Sarah Wall

Personal information
- Born: 16 October 1984 (age 41)
- Occupations: Owner NETFIT. Previously Creative Director, Jeanieboy.
- Height: 1.74 m (5 ft 8+1⁄2 in)

Netball career
- Playing positions: WA, C
- Years: Club team / Apps
- 2005–07: Melbourne Phoenix
- 2010: Queensland Firebirds
- 2009: Melbourne Vixens
- 2011: New South Wales Swifts

= Sarah Wall =

Australian netball player (born 1984)

Sarah Wall (born 16 October 1984) is an Australian netball player. She currently plays for Giants Netball in the Suncorp Super Netball competition, as an injury replacement player. She has previously played for the New South Wales Swifts. In 2005 she played her first year of elite netball, for the Melbourne Phoenix in the Commonwealth Bank Trophy.

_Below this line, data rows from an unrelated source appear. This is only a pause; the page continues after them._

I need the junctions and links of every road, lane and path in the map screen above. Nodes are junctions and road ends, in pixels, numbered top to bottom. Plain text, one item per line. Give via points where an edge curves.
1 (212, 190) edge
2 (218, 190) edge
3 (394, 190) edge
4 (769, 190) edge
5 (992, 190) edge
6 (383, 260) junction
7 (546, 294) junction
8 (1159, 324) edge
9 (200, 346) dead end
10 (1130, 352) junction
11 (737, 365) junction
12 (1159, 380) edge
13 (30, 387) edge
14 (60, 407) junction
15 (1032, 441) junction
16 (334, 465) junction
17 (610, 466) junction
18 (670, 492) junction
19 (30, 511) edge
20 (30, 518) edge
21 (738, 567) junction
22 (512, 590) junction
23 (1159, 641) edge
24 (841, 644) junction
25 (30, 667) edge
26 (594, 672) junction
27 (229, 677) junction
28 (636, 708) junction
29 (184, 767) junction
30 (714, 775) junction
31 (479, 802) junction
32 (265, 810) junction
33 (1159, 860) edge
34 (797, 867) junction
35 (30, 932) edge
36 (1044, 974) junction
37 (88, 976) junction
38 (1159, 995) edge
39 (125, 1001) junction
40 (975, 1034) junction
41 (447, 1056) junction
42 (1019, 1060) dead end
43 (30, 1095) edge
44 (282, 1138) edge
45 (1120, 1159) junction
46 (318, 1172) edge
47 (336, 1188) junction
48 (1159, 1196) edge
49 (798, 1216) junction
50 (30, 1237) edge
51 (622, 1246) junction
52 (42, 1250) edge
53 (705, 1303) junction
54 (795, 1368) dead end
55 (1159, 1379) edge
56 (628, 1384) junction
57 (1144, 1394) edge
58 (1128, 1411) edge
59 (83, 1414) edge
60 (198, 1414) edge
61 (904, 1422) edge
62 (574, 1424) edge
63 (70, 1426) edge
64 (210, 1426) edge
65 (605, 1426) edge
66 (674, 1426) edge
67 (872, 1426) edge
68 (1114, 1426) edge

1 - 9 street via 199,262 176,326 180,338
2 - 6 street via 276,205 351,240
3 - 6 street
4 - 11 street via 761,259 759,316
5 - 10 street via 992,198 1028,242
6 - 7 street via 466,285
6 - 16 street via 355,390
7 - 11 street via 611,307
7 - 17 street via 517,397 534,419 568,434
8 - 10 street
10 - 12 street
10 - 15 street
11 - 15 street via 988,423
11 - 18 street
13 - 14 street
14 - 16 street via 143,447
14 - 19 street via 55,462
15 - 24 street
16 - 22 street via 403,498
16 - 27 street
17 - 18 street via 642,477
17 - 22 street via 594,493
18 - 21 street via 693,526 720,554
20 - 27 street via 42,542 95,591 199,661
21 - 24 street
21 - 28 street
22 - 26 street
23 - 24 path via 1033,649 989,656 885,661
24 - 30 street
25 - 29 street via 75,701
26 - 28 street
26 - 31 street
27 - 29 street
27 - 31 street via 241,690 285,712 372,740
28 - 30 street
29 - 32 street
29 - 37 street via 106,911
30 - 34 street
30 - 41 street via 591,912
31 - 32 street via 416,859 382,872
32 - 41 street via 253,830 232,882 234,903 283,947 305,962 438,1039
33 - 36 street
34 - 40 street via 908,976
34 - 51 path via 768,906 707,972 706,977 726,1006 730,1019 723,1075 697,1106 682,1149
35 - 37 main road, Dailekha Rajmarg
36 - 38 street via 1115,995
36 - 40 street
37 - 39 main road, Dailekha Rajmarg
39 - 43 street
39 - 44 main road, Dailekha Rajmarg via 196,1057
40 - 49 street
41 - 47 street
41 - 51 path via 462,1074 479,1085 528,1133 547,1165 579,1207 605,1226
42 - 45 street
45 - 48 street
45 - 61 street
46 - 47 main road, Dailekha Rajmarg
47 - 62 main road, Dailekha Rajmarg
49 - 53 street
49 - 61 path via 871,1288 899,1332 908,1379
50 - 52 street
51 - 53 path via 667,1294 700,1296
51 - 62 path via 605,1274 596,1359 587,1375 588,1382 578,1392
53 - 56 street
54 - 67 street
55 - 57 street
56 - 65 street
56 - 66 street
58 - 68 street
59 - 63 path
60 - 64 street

She played three years with the Phoenix until the competition was disbanded in 2007. She was not signed with a team in the new ANZ Championship in its inaugural season the following year. But in 2009 she received a callup to the Melbourne Vixens. In 2010 Wall transferred to the Queensland Firebirds, but towards the end of the 2010 season she injured her CL. In August that year she signed back with the Vixens on a two-year contract starting in 2011.

Experienced Victorian midcourter Wall was called into the NSW Swifts side in Rounds 4 and 5 of the 2014 ANZ Championship as a replacement player for Paige Hadley who suffered a season-ending knee injury prior to Round 2.

A wing attack with four years of ANZ Championship experience, Wall fitted seamlessly into the Swifts attacking line, and was named the permanent replacement for Hadley for the remainder of the 2014 ANZ Championship on 4 April 2014 - read the announcement. She was rewarded for her contribution to the team with the 2014 NSW Swifts Coaches' Award.